At least we can dispense with the debate over the sample composition of the Washington Post/ABC News poll on this question. Today, ABC unveiled another section of questions from last week’s poll dealing with the Orlando terror attack and the official response to it. By an 86/13 split, Americans support the use of secret watch lists to block the exercise of the Second Amendment — and another 72% may have no issue with infringing on the Fourth Amendment, either.

On the other hand, support for an assault-weapons ban isn’t gaining a lot of strength:

Support varies for policy proposals to address the issue. Most divisive is the idea of nationwide ban on the sale of assault weapons, 51-48 percent, support-oppose, with most on both sides feeling strongly about their position. That said, support for an assault weapons ban is up 6 points from its more-than-20-year low in December – the sole ABC/Post survey to date to find majority opposition to an assault weapons ban.

The biggest increases in support are among Northeasterners (+12 points, to 65 percent), middle- to upper-income adults (+12 points, to 49 percent), Democrats and Democratic-leaning independents (+11 points, to 69 percent), moderates (+11 points, to 57 percent) and nonwhites (+10 points, to 59 percent). There also was a 20-point increase among strong conservatives, but only to 35 percent support overall.

In sharp contrast with views on assault weapons, there’s wide agreement on trying to keep guns out of the hands of those who appear on the FBI’s list of people with possible connections to terrorism. The 86 percent support for this proposal is similar to the level of support in past ABC/Post polls for expanded background checks on people buying guns at gun shows or online.

Let’s start with the assault-weapons ban response. A look at the raw data from pollster Langer Associates shows this to be the second-lowest level of support in the past 22 years. Three years ago, WaPo/ABC polled three times in four months after the Newtown shooting, and got roughly similar responses in all three: 58/39, 57/46, and 56/45. Apart from last December’s majority 53% opposition, this poll’s 48% is the highest level of opposition in the same 22-year span. And in this case, the D+12 sample would make at least some difference, given the specific increase in that demo. This isn’t exactly momentum.

That brings us to the constitutional questions. The pollster asked whether respondents supported “blocking people from buying guns if they appear on the FBI’s list of people with possible connections to terrorism,” which doesn’t exactly provide the context of due process. However, that question got asked after the query about supporting “increasing surveillance of people suspected of possible links to terrorism, even if that intrudes on privacy rights,” which clearly does imply the constitutional issues at hand.  And the answer to that question was …

Additionally, 72 percent support increasing surveillance of people suspected of possible links to terrorism even if it intrudes on privacy rights. That follows a historical pattern of willingness to forgo privacy for safety when it comes to countering the threat of terrorism.

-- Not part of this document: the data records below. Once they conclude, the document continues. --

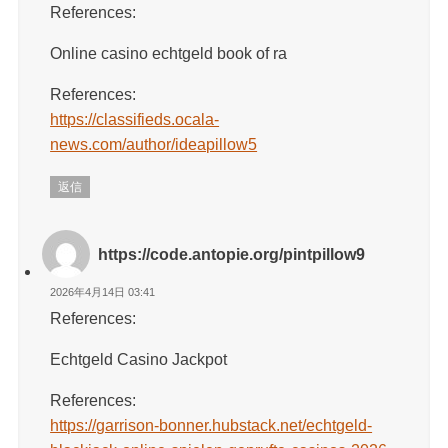
References:
Online casino echtgeld book of ra
References:
https://classifieds.ocala-
news.com/author/ideapillow5
返信
https://code.antopie.org/pintpillow9
2026年4月14日 03:41
References:
Echtgeld Casino Jackpot
References:
https://garrison-bonner.hubstack.net/echtgeld-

Sigh, as Hillary Clinton would say out loud. We’ve covered the centrality of due process to core liberty interests on a number of occasions, but just for the record:

The American system of justice relies on core principles based on a fundamental understanding of natural law. First, the Constitution exists to restrain government from encroaching on the rights of its sovereign citizens. Second, each citizen retains those civil rights unless a jury of their peers convicts them of violating the law. Third, each citizen is entitled to due process and a presumption of innocence from the government until conviction.

In the wake of the Orlando shooting, the familiar rush to use the no-fly and terror watch lists as a bar to owning a firearm violates every single one of these principles. …

In this proposal, Clinton and her allies call for an end to due process before denying citizens their constitutional right to bear arms. This is a far more fundamental issue than debating over which firearms to bar from private ownership; it strikes at the fundamental relationship between citizens and the government that exists to serve their liberty interests. Once those principles have been discarded for political expediency on the mere basis of official suspicion, no rights — whether natural or declared — will ever be safe again.

 

The wisdom of the founding fathers in enshrining these into the Constitution has never been clearer. The temporary passions and whims of the majority would make liberty untenable any other way. It’s too bad that Americans seem so eager to dispose of their birthright, and for no good purpose — since Omar Mateen wasn’t on a watch list at the time he purchased his weapons anyway, and the FBI had closed their investigation of him two years earlier.

Not all of the news from this poll was bad. Slightly more people support encouraging broader gun ownership and carry than support the assault-weapons ban (54% to 51%, respectively), and a plurality (48/40) are tired of US leadership avoiding the naming of radical Islam as a motivation in these attacks. After seeing only 13% of Americans cognizant of the constitutional issues at play with the watch-list ban proposals, though, those points hardly cheer.